You are viewing a plain text version of this content. The canonical link for it is here.
Posted to java-user@lucene.apache.org by Joe Paulsen <jo...@verizon.net> on 2004/03/31 01:24:06 UTC
Near performance question
Based on the nature of our documents, we sometimes
experience extremely long response times when executing
NEAR operations against a document (sometimes well over
minutes - even though the operation is restricted
to a single document).
Our analysis of the code indicates (we think):
It looks up each of the terms in the word.dbx file.
It intersects the occurrence lists. (So far so good!)

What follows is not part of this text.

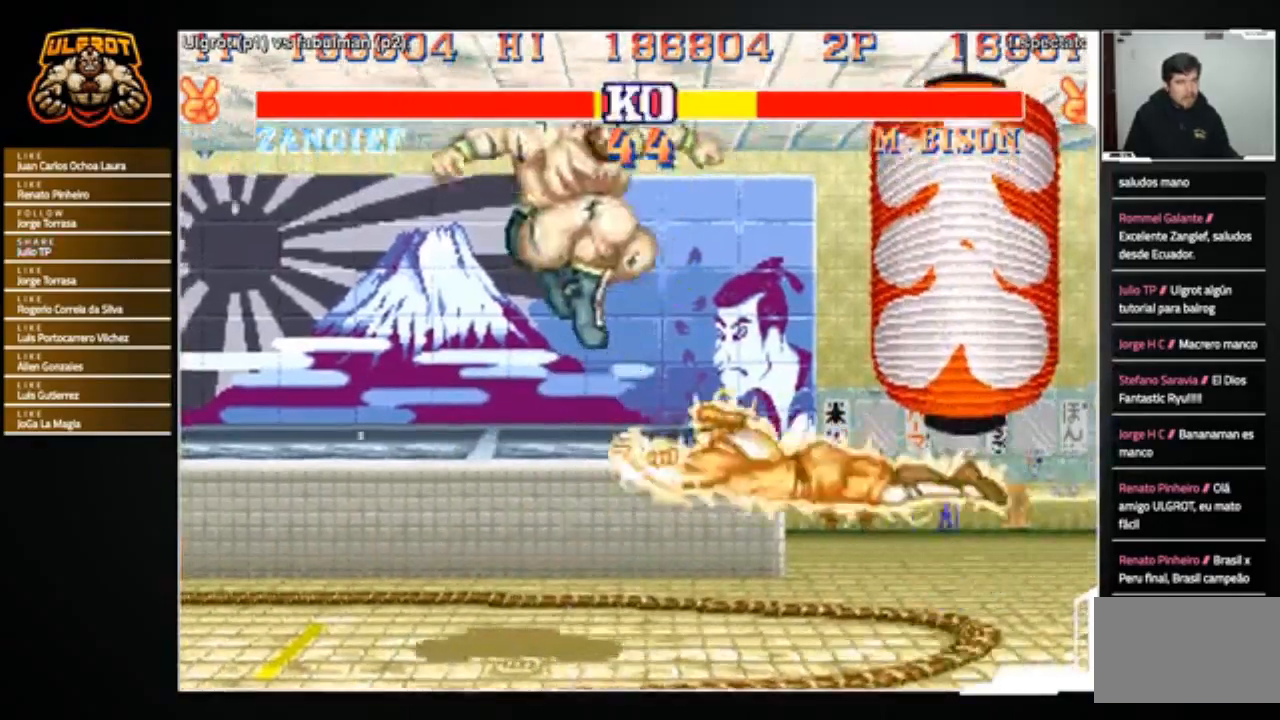
{"buttons": [], "left_stick": "down-left", "events": [[201, "R1", "down"], [201, "SQUARE", "down"], [201, "TRIANGLE", "down"], [267, "SQUARE", "up"], [267, "TRIANGLE", "up"], [301, "R1", "up"]]}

It takes each gid found in the occurrence list and:
finds its parent right up until the root of the document (in dom.dbx).
Traverses the tree depth-first until it finds the node text of interest.
Does the expected scan to find out
if the term distance requirement is satisfied.
We did some timings on our document (Rusticus).
It started off taking < 1 second per occ and grew to 25 seconds.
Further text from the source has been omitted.